(Stored data entries)

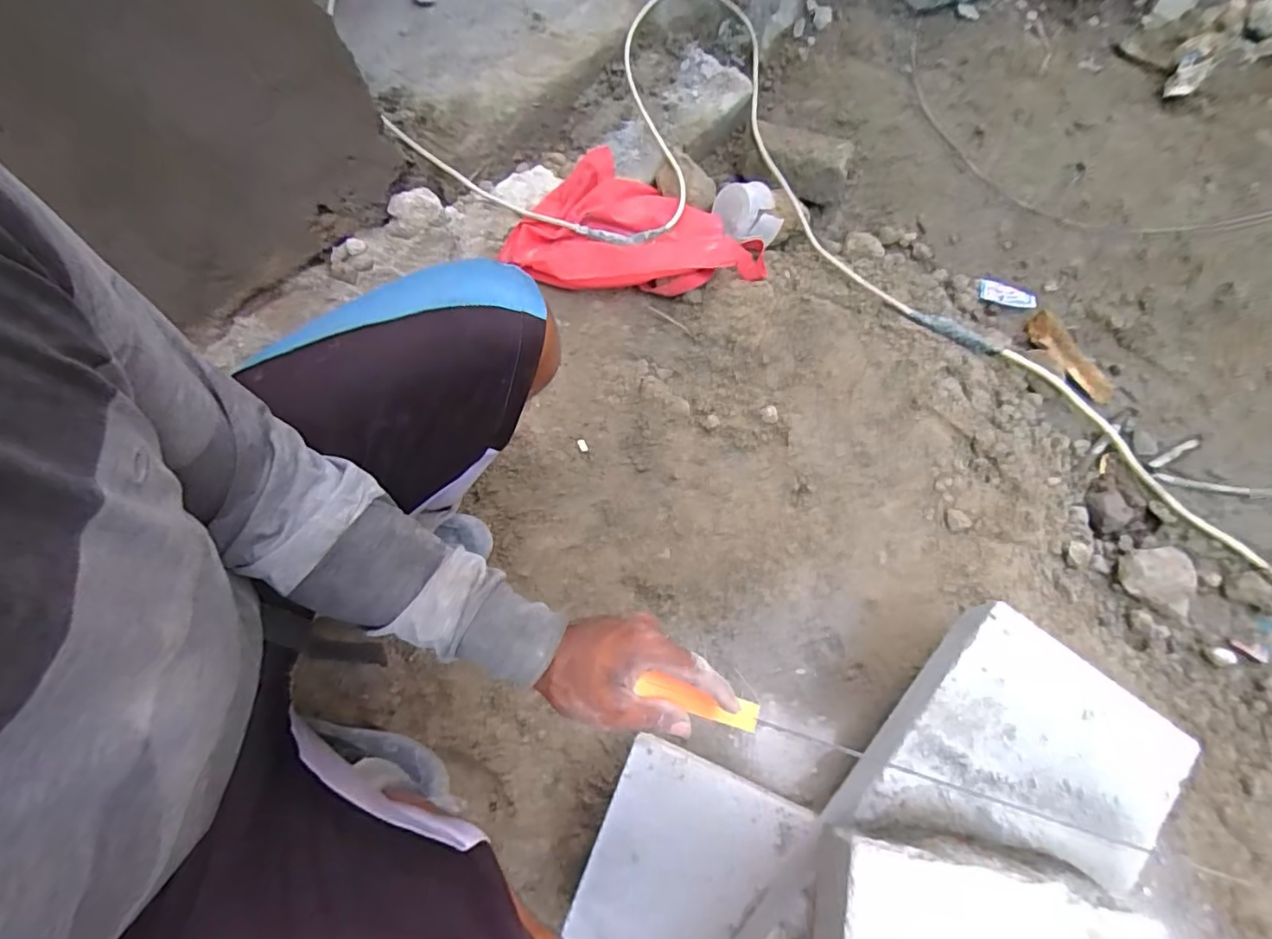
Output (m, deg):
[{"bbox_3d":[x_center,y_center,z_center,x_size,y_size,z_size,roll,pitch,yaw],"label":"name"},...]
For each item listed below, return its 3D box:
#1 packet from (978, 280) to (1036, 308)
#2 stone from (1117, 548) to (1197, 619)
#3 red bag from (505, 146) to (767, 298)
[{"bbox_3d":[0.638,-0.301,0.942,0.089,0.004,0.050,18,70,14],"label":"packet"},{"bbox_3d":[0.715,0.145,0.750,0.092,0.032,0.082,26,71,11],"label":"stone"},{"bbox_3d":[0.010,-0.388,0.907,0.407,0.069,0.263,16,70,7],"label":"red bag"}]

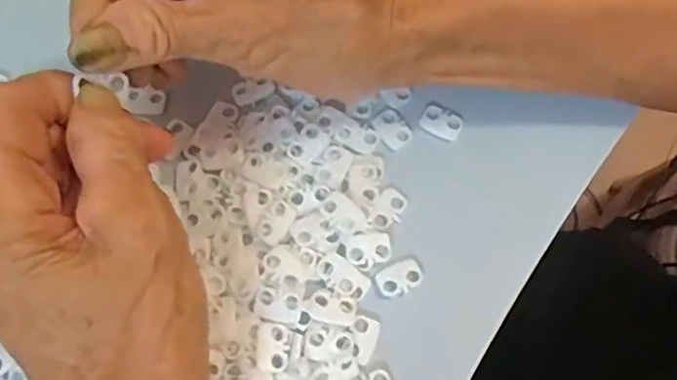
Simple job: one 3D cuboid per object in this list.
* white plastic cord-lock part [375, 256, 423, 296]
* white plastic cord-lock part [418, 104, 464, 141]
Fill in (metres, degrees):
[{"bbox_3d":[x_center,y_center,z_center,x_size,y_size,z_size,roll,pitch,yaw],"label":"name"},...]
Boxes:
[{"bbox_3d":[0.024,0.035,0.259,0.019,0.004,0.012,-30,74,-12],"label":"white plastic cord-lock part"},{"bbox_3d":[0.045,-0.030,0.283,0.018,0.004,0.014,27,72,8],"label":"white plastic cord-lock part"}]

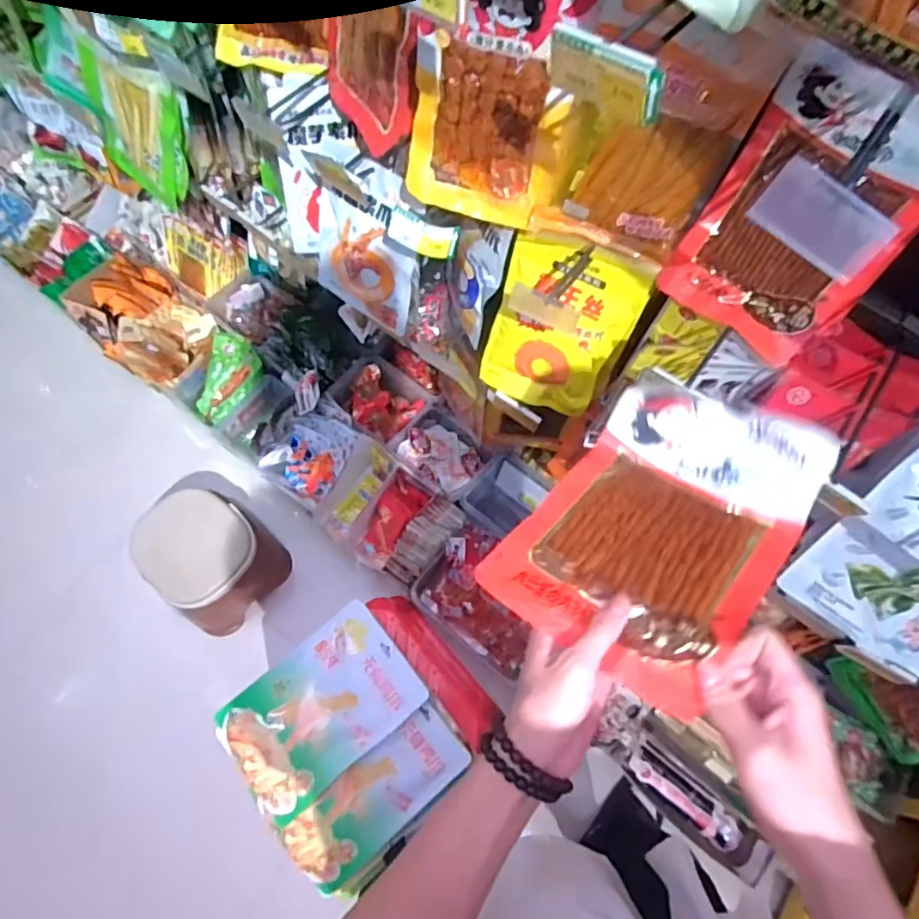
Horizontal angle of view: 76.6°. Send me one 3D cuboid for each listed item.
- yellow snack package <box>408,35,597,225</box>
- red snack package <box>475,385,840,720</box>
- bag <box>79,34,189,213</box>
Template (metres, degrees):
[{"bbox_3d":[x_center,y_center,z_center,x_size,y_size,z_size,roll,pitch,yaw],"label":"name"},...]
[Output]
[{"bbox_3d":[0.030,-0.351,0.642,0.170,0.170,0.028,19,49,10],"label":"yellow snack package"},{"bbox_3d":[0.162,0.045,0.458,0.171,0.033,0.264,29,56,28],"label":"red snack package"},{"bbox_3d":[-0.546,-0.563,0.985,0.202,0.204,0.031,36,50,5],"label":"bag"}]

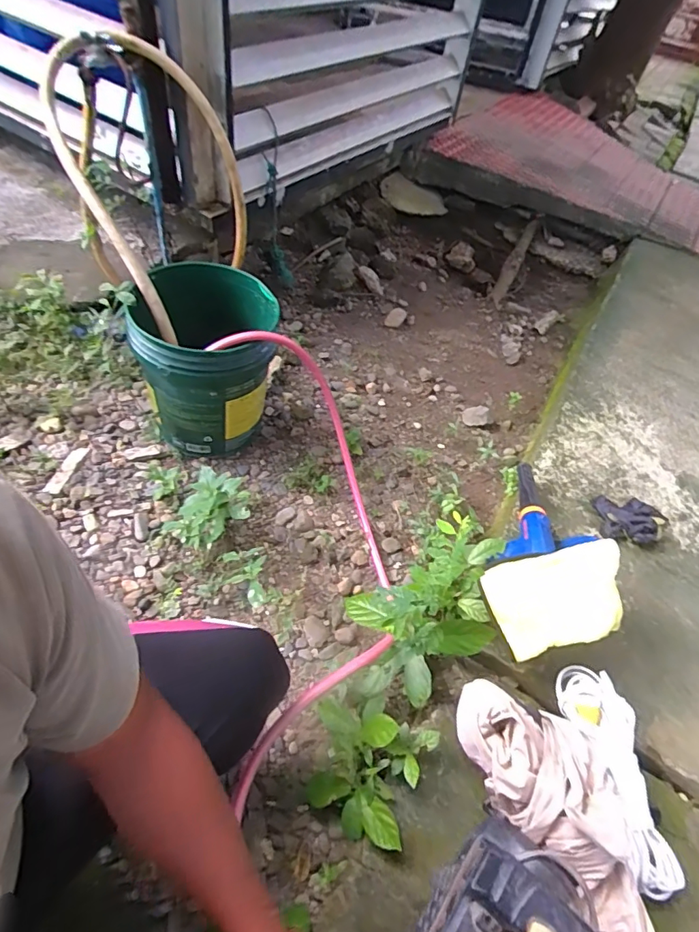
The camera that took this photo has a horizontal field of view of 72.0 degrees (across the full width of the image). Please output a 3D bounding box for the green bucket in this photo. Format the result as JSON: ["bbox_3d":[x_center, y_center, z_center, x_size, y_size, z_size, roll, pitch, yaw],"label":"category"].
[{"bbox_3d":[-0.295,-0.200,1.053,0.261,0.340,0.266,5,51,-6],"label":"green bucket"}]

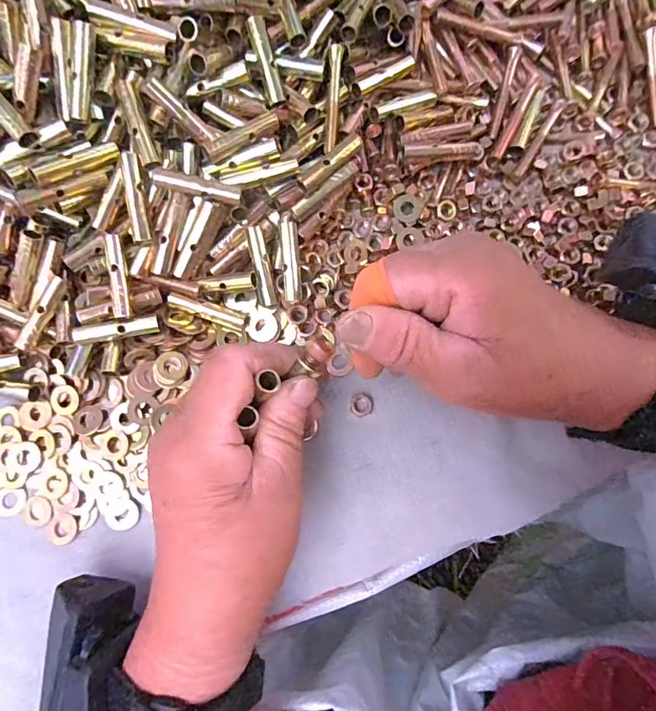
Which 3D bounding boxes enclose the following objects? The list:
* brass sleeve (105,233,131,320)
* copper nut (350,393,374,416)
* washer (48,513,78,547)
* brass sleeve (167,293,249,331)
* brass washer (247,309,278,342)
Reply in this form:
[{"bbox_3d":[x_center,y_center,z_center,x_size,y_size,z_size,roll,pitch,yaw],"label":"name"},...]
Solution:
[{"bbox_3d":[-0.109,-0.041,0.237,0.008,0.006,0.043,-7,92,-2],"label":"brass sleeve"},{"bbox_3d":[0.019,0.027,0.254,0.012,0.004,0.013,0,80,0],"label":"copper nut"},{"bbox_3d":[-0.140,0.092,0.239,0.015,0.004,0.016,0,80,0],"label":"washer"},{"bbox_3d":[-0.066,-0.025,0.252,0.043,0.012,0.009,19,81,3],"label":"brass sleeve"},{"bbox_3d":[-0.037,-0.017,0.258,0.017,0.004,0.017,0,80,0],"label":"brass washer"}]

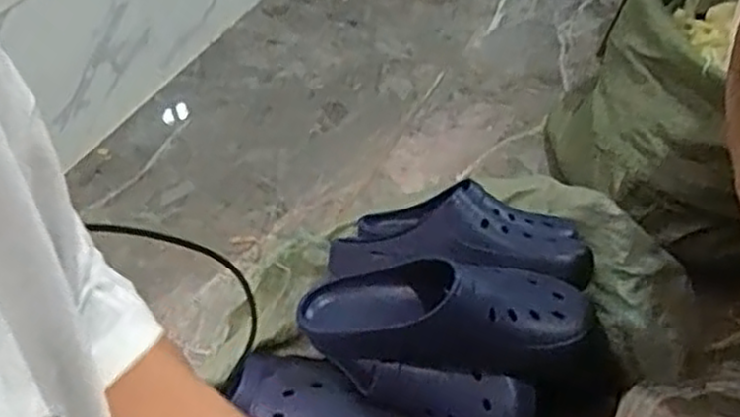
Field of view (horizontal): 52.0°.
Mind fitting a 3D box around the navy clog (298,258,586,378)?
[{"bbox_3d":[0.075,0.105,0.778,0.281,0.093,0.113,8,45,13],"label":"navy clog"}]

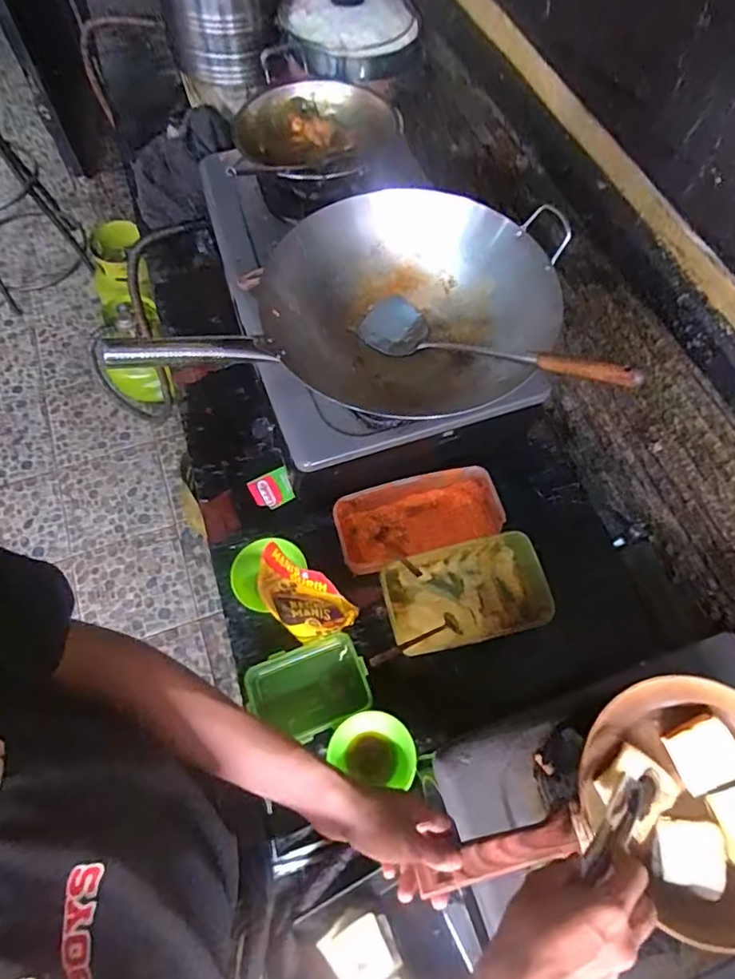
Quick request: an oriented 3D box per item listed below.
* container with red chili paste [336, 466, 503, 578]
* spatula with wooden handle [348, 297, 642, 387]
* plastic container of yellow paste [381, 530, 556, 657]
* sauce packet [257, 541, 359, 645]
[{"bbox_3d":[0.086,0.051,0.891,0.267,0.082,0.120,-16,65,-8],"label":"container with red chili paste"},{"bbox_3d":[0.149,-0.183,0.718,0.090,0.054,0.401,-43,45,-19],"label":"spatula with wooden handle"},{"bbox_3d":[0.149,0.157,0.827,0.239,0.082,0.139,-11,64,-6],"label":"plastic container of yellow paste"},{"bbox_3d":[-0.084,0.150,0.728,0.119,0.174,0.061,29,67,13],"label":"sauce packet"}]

» Task requirements
If a line in the records above contains "each", copy that line.

» Answer to the exercise
For each item listed below, return its 3D box:
Horizontal angle of view: 76.6°. Send me one 3D cuboid for each listed item.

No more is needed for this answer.